### SOURCE DATA
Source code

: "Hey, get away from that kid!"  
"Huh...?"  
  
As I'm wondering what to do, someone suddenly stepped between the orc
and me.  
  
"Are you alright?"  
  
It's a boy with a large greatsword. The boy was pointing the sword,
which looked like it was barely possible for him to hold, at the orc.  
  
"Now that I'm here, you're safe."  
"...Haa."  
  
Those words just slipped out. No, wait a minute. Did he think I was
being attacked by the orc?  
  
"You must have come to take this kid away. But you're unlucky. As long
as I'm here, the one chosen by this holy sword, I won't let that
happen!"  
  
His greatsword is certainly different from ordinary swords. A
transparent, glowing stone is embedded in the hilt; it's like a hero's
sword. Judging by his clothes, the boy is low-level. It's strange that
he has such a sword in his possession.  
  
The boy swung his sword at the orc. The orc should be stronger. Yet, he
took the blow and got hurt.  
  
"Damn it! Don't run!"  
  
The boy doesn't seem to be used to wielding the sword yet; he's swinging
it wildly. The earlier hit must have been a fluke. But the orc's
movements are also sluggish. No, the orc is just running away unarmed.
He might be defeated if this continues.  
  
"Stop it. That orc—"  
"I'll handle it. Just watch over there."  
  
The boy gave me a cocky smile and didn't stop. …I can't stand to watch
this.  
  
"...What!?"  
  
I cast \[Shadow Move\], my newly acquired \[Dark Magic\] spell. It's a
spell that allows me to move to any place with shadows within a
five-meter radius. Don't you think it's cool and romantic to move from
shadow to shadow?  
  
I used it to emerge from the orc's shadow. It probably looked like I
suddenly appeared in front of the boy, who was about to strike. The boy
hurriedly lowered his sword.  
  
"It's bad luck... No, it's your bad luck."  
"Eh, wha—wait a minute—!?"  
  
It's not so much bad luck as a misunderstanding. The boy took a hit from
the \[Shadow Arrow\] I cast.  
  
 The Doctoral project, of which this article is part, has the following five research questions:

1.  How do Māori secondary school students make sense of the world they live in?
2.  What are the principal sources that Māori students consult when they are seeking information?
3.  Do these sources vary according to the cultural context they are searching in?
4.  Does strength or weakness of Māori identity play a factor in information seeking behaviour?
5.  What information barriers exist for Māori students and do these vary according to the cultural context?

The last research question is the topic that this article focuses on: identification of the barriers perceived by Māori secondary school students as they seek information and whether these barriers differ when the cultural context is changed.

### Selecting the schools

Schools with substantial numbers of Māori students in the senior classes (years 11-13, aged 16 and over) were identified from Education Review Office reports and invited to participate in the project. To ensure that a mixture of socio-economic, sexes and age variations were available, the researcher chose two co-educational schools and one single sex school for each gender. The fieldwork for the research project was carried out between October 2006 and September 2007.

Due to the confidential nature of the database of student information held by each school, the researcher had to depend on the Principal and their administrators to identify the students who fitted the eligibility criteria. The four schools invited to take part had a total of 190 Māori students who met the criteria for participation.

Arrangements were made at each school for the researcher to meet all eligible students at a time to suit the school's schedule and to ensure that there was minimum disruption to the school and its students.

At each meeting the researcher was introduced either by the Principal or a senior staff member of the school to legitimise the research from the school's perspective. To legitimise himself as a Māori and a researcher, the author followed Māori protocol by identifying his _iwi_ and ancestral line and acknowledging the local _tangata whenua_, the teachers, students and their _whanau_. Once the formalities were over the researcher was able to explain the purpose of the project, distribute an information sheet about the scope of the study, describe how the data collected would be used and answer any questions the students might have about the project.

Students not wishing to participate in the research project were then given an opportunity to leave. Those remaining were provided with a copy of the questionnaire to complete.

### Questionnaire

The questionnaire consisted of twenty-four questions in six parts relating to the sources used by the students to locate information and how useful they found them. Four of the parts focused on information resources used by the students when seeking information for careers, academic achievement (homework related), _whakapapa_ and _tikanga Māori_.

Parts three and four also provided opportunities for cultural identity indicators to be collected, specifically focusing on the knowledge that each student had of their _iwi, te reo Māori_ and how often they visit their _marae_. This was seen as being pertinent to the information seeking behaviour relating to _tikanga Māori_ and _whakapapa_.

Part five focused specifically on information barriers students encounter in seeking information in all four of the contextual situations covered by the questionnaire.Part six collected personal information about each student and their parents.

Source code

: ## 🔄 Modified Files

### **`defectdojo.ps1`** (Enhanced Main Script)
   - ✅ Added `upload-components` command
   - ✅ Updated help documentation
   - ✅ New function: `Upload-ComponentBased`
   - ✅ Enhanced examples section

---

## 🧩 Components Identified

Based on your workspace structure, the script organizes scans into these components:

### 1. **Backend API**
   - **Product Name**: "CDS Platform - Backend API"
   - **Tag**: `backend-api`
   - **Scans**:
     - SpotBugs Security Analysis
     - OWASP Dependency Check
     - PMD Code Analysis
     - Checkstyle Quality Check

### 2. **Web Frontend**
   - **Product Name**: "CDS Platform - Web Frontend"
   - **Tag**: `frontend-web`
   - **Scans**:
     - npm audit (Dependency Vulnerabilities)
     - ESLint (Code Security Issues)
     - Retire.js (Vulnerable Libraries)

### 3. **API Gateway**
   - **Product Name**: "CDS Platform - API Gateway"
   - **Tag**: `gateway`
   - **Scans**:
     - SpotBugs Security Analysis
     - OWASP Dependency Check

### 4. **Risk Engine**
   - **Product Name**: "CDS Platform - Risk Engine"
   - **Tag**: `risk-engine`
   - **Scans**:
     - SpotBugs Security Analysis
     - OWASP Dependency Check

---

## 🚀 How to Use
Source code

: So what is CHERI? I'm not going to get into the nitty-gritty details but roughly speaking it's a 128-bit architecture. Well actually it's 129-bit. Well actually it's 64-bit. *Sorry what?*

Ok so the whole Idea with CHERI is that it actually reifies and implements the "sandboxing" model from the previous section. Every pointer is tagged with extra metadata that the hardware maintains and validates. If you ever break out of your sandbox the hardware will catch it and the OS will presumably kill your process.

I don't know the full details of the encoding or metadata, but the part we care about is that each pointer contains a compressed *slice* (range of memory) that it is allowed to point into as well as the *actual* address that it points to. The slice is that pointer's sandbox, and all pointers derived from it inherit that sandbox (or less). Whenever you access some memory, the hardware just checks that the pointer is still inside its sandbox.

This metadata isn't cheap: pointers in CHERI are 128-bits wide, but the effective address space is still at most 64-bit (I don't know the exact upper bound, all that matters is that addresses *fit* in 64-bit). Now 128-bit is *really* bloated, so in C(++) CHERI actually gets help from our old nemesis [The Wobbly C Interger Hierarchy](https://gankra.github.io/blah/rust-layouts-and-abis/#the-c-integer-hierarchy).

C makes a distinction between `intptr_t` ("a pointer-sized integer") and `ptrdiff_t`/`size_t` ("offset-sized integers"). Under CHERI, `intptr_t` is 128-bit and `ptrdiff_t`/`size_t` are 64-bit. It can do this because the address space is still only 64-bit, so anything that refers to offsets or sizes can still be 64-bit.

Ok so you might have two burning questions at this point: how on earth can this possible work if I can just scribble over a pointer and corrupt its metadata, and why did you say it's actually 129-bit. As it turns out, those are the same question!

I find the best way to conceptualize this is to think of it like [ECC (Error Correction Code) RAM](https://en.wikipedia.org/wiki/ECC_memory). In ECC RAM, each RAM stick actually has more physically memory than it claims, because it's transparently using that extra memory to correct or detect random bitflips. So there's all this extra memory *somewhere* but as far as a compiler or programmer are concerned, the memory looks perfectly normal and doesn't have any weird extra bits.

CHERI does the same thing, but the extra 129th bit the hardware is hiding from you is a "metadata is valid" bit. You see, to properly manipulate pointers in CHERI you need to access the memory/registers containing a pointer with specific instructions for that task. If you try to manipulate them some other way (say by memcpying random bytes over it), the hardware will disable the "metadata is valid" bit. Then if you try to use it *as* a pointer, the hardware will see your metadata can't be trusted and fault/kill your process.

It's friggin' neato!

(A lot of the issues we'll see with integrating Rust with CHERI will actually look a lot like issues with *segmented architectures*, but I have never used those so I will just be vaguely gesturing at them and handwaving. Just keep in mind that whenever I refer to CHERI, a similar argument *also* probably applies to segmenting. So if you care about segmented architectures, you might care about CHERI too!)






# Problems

### THE TASK
Please convert the material into a JSON list of strings, starting at the line containing "(Enhanced Main Script)" and ending at the line containing "Based on your". Include both of those lines, give one string per line, and leave out blank lines.

### EXPECTED ANSWER
[
  "### **`defectdojo.ps1`** (Enhanced Main Script)",
  "   - ✅ Added `upload-components` command",
  "   - ✅ Updated help documentation",
  "   - ✅ New function: `Upload-ComponentBased`",
  "   - ✅ Enhanced examples section",
  "---",
  "## 🧩 Components Identified",
  "Based on your workspace structure, the script organizes scans into these components:"
]